» Tâche à réaliser 1
Reproduisez fidèlement le passage du texte sur les jardins de Marrakech qui commence aux mots « C’est dire qu’à » et s'arrête après les mots « boom démographique accéléré. ».
» Tâche à réaliser 2
Présentez sous forme de liste numérotée les rangées de l'extrait de données, depuis la toute première jusqu'à la ligne qui contient « 7. მაშ, წადით, უთხარით მის მოწაფეებს და პ », celle-ci comprise, en omettant les lignes vides.

» Texte à lire
/---
C’est dire qu’à Marrakech, les jardins historiques comme les autres espaces verts constituent une partie intégrante du paysage de la ville et jouissent de ce fait, d’un intérêt particulier en termes de protection et de valorisation, notamment face aux répercussions néfastes d’une urbanisation galopante qu’a connue Marrakech, avec l’émergence de quartiers résidentiels, mais aussi d’un boom démographique accéléré.

La particularité de ces jardins, à l’instar des Jardins de l’Agdal, Arsat Moulay Abdesslam, Jnane El Harti, les Jardins de la Ménara…, c’est qu’ils sont tous clôturés, à l’exception, toutefois, de quelques-uns comme Arsat El Bilk jouxtant la mythique Place de Jemâa El Fna, ce qui permet leur préservation contre toutes les agressions de l’homme. Avec des horaires d’ouverture et de fermeture, une surveillance à longueur de journée, et des travaux d’entretien et d’aménagement quasi-permanents, de manière à préserver leur beauté et authenticité.
\---
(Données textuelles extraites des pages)
/---
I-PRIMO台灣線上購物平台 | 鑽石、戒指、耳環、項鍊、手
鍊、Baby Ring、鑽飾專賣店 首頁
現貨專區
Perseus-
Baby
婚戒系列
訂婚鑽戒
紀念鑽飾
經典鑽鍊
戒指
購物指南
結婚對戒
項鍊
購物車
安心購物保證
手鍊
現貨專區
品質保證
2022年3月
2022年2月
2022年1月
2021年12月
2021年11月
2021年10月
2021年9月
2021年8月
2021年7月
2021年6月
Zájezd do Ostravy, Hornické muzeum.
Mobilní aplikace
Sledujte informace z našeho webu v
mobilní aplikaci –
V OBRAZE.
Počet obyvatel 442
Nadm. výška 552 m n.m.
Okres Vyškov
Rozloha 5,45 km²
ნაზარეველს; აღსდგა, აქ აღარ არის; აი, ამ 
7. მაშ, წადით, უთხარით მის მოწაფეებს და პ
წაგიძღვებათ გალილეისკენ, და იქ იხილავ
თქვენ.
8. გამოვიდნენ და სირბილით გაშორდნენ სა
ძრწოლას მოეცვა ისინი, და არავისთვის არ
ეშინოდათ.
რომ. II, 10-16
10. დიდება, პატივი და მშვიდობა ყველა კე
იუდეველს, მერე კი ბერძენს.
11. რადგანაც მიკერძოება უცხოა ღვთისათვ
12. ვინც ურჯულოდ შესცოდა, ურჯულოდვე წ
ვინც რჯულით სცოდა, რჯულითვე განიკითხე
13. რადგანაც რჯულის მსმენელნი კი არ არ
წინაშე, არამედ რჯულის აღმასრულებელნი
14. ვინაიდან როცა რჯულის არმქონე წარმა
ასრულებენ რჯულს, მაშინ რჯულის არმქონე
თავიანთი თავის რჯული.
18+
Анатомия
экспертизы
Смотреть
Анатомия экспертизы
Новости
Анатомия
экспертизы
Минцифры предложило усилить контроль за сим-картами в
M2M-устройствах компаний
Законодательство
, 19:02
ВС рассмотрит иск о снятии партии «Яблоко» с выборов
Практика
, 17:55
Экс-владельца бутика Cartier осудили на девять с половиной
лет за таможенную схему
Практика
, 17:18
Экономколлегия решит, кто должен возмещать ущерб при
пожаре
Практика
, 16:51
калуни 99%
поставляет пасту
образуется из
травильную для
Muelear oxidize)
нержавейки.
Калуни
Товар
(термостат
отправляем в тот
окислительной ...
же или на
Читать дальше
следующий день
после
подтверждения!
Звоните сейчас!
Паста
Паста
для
\---
» Réponse attendue 1
C’est dire qu’à Marrakech, les jardins historiques comme les autres espaces verts constituent une partie intégrante du paysage de la ville et jouissent de ce fait, d’un intérêt particulier en termes de protection et de valorisation, notamment face aux répercussions néfastes d’une urbanisation galopante qu’a connue Marrakech, avec l’émergence de quartiers résidentiels, mais aussi d’un boom démographique accéléré.

» Réponse attendue 2
1. I-PRIMO台灣線上購物平台 | 鑽石、戒指、耳環、項鍊、手
2. 鍊、Baby Ring、鑽飾專賣店 首頁
3. 現貨專區
4. Perseus-
5. Baby
6. 婚戒系列
7. 訂婚鑽戒
8. 紀念鑽飾
9. 經典鑽鍊
10. 戒指
11. 購物指南
12. 結婚對戒
13. 項鍊
14. 購物車
15. 安心購物保證
16. 手鍊
17. 現貨專區
18. 品質保證
19. 2022年3月
20. 2022年2月
21. 2022年1月
22. 2021年12月
23. 2021年11月
24. 2021年10月
25. 2021年9月
26. 2021年8月
27. 2021年7月
28. 2021年6月
29. Zájezd do Ostravy, Hornické muzeum.
30. Mobilní aplikace
31. Sledujte informace z našeho webu v
32. mobilní aplikaci –
33. V OBRAZE.
34. Počet obyvatel 442
35. Nadm. výška 552 m n.m.
36. Okres Vyškov
37. Rozloha 5,45 km²
38. ნაზარეველს; აღსდგა, აქ აღარ არის; აი, ამ 
39. 7. მაშ, წადით, უთხარით მის მოწაფეებს და პ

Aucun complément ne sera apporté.